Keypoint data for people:
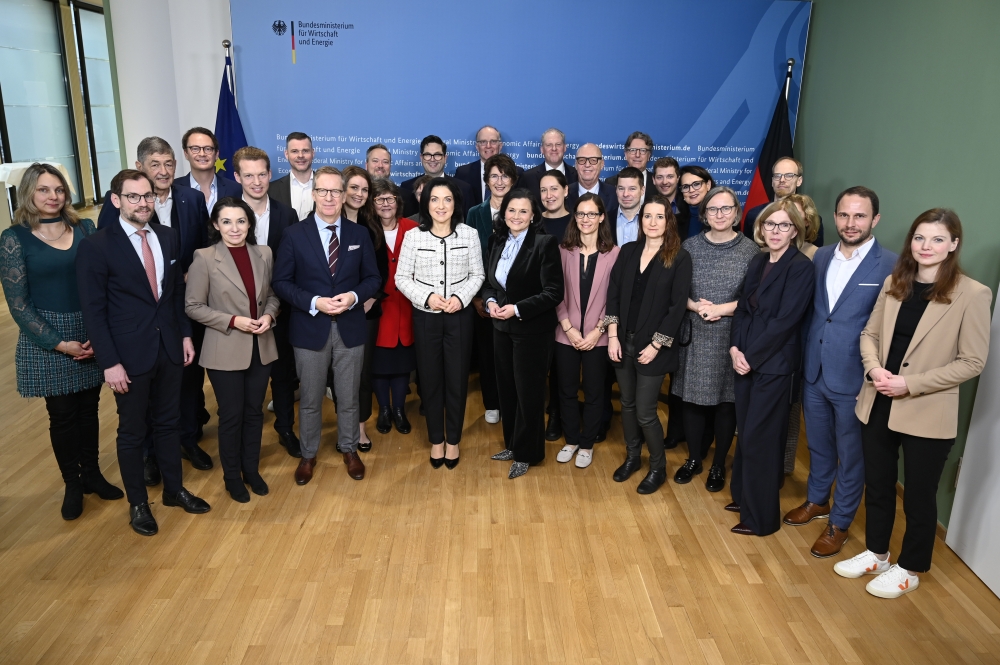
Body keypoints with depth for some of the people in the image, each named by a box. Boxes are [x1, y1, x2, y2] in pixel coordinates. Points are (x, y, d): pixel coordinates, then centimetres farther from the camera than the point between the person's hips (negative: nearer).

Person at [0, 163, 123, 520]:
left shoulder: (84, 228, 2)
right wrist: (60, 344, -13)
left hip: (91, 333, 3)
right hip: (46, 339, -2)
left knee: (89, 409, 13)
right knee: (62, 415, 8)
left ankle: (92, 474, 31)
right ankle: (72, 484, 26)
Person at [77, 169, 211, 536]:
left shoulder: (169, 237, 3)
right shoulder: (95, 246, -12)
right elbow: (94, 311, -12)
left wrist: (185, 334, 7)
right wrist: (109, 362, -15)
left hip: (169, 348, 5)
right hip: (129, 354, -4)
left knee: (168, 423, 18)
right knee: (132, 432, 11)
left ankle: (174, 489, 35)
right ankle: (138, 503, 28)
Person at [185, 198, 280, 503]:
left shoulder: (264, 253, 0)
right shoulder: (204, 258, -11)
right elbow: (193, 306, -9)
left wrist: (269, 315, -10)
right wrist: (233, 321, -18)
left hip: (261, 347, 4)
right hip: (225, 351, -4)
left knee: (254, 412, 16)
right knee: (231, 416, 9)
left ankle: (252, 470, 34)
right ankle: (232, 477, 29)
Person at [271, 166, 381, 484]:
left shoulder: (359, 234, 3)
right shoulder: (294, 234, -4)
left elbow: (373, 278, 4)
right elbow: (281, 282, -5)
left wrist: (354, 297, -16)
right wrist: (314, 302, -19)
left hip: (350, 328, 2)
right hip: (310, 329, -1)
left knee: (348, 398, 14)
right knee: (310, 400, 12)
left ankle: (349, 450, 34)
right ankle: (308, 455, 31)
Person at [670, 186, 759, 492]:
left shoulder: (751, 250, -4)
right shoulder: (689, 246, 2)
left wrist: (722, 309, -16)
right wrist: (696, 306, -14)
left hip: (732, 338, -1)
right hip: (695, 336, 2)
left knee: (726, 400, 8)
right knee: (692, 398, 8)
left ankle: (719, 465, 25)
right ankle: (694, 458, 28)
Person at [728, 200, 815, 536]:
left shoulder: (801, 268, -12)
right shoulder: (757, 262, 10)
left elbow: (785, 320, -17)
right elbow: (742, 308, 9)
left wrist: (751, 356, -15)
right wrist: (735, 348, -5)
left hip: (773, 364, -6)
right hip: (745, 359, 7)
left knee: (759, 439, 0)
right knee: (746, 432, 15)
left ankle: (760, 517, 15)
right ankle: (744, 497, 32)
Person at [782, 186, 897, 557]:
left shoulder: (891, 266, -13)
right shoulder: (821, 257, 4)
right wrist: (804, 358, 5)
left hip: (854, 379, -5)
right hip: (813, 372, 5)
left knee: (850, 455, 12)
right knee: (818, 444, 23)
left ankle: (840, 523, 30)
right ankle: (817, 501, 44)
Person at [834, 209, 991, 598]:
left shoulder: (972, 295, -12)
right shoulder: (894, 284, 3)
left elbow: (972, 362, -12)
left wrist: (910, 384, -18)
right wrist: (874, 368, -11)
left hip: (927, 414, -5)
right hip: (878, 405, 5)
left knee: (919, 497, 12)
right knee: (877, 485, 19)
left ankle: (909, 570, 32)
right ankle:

How to complete this task:
Which lines in the material above contain the string "elbow"? Gather and copy out each of them. Case counts.

Task solution:
right elbow: (94, 311, -12)
right elbow: (193, 306, -9)
left elbow: (373, 278, 4)
right elbow: (281, 282, -5)
left elbow: (785, 320, -17)
right elbow: (742, 308, 9)
left elbow: (972, 362, -12)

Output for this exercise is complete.